Carcinogenesis is a multistep process, during which pre-neoplastic cells rewire signaling pathways to push normal cells towards a cancerous phenotype. This process includes triggering events that switch the behavior of benign growing tumors to malignant invasive and metastatic behavior. This final malignant invasive and metastatic stage is the ultimate cause of mortality for the majority of cancer patients. Despite its importance, there is no clear understanding of what triggers a switch to malignancy, whether it is preventable, or even reversible, arguing a clear and urgent need for
mechanistic insight to facilitate disease prevention and management.

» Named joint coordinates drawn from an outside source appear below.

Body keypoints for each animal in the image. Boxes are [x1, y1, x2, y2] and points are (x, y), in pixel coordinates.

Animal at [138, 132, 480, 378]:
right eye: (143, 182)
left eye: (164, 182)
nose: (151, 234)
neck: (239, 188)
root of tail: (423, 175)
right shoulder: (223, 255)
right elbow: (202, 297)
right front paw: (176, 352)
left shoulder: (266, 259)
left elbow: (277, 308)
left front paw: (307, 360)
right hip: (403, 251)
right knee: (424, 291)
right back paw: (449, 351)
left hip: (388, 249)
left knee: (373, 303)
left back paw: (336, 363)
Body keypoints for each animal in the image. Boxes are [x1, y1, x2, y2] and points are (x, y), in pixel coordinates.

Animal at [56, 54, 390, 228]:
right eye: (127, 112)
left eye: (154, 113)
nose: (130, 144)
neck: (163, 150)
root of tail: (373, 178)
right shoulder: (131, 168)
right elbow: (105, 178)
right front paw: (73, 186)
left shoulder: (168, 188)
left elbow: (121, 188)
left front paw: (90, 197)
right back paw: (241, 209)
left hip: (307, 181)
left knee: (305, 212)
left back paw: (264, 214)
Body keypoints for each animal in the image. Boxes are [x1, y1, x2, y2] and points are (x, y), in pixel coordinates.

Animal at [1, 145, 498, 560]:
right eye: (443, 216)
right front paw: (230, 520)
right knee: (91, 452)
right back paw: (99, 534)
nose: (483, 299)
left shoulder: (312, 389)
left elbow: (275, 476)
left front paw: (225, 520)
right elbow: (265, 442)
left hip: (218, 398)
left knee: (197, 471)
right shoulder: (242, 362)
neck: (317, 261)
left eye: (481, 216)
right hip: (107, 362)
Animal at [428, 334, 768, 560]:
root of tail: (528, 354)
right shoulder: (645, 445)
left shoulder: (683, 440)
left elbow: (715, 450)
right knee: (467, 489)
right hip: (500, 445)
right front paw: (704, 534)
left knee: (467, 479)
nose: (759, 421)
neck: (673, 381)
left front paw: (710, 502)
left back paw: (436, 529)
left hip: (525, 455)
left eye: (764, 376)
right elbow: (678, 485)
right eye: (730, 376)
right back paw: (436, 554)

This project presents an in vivo genetically amendable model of tumor cell switching to a malignant invasive phenotype. Unpublished results demonstrate that oncogenic Receptor Tyrosine Kinase, RTK, expression when coupled to TORC1 inhibition triggers an invasive switch. Moreover, it identifies a key component of the invasive switch, a transcription factor (GRH) downstream of the RTK, which when blocked reduces the spread of the invasive cells to control levels. The project proposes to use this system to decode the signaling pathways that enable this invasive switch, with focus on both the RTK signaling to the cytoskeletal machinery and the negative feedback signals from TORC1 that normally suppress oncogenic RTK induced cell migration. Additionally, the project proposes to elaborate upon the existing model, expanding its capabilities by introducing the ability to perform knockdown of gene function in tissue surrounding the oncogenic RTK expressing cells. This will enable screening the signaling pathways in the microenvironment that impact the growth and spread of tumor cells. This is in part motivated by the unpublished data finding that many of the GRH transcription factor target genes are secreted proteins (eg WNT pathway) and hence potentially modulate the response of the microenvironment to the invasion.